What to do:
Swap "Head of Drip" for "Head of Merchandise" everywhere it appears in the records, keeping every other line unchanged. Omit the pictures from your answer.

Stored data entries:
++++++++
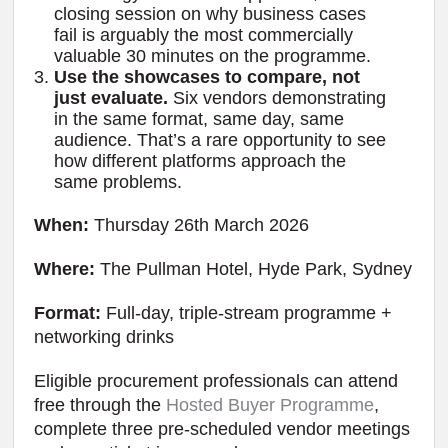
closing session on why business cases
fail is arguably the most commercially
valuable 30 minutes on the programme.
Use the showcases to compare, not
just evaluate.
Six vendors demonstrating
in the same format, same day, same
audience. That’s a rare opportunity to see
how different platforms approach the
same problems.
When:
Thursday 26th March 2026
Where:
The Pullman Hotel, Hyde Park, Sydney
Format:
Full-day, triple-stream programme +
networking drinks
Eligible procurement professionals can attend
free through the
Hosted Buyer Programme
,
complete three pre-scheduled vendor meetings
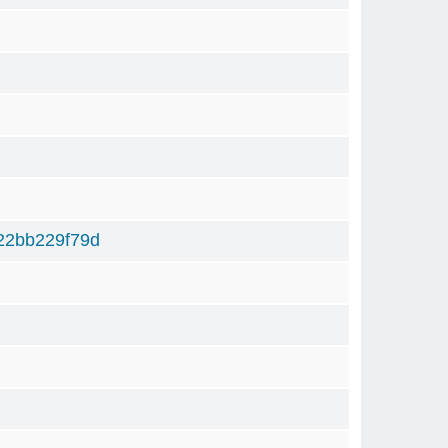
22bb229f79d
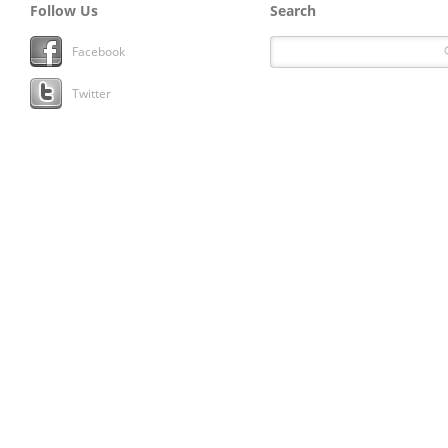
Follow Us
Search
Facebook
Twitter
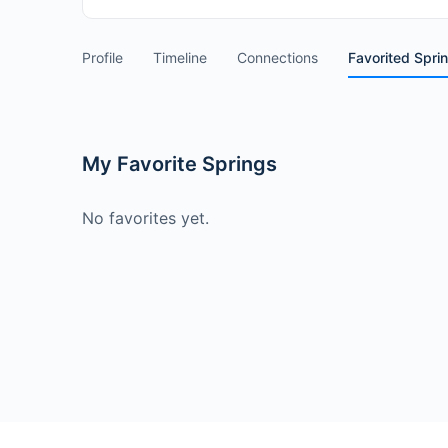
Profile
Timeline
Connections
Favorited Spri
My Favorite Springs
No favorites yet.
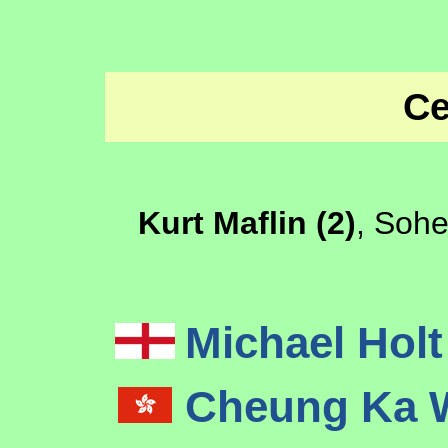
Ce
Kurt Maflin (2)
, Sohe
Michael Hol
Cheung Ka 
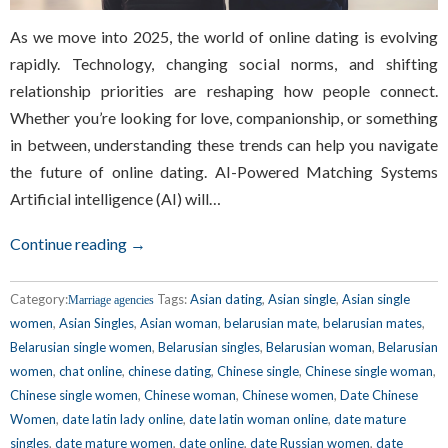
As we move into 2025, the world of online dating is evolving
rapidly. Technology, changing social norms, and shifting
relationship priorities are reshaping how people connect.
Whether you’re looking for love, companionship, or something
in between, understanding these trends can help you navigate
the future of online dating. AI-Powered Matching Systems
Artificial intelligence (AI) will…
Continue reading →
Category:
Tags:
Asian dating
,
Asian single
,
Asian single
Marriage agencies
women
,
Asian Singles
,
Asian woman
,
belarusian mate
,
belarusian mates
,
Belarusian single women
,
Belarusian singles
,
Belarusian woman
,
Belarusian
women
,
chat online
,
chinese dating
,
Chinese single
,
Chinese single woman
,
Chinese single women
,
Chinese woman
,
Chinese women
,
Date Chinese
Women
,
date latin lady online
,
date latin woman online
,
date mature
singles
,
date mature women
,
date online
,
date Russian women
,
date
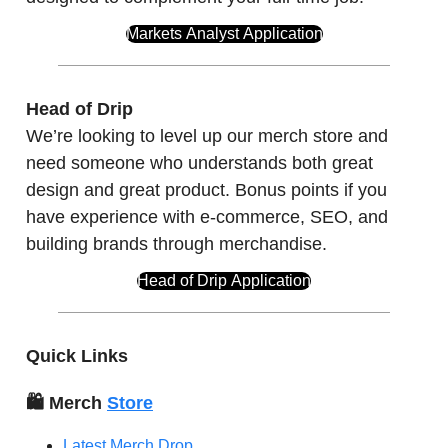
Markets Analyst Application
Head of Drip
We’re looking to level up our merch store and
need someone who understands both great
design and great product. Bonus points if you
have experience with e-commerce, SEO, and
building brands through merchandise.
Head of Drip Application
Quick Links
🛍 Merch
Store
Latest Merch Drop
++++++++
Answer to this task:
closing session on why business cases
fail is arguably the most commercially
valuable 30 minutes on the programme.
Use the showcases to compare, not
just evaluate.
Six vendors demonstrating
in the same format, same day, same
audience. That’s a rare opportunity to see
how different platforms approach the
same problems.
When:
Thursday 26th March 2026
Where:
The Pullman Hotel, Hyde Park, Sydney
Format:
Full-day, triple-stream programme +
networking drinks
Eligible procurement professionals can attend
free through the
Hosted Buyer Programme
,
complete three pre-scheduled vendor meetings
22bb229f79d
Follow Us
Search
Facebook
Twitter
Profile
Timeline
Connections
Favorited Spri
My Favorite Springs
No favorites yet.
Ce
Kurt Maflin (2)
, Sohe
Michael Hol
Cheung Ka 
As we move into 2025, the world of online dating is evolving
rapidly. Technology, changing social norms, and shifting
relationship priorities are reshaping how people connect.
Whether you’re looking for love, companionship, or something
in between, understanding these trends can help you navigate
the future of online dating. AI-Powered Matching Systems
Artificial intelligence (AI) will…
Continue reading →
Category:
Tags:
Asian dating
,
Asian single
,
Asian single
Marriage agencies
women
,
Asian Singles
,
Asian woman
,
belarusian mate
,
belarusian mates
,
Belarusian single women
,
Belarusian singles
,
Belarusian woman
,
Belarusian
women
,
chat online
,
chinese dating
,
Chinese single
,
Chinese single woman
,
Chinese single women
,
Chinese woman
,
Chinese women
,
Date Chinese
Women
,
date latin lady online
,
date latin woman online
,
date mature
singles
,
date mature women
,
date online
,
date Russian women
,
date
Markets Analyst Application
Head of Merchandise
We’re looking to level up our merch store and
need someone who understands both great
design and great product. Bonus points if you
have experience with e-commerce, SEO, and
building brands through merchandise.
Head of Merchandise Application
Quick Links
🛍 Merch
Store
Latest Merch Drop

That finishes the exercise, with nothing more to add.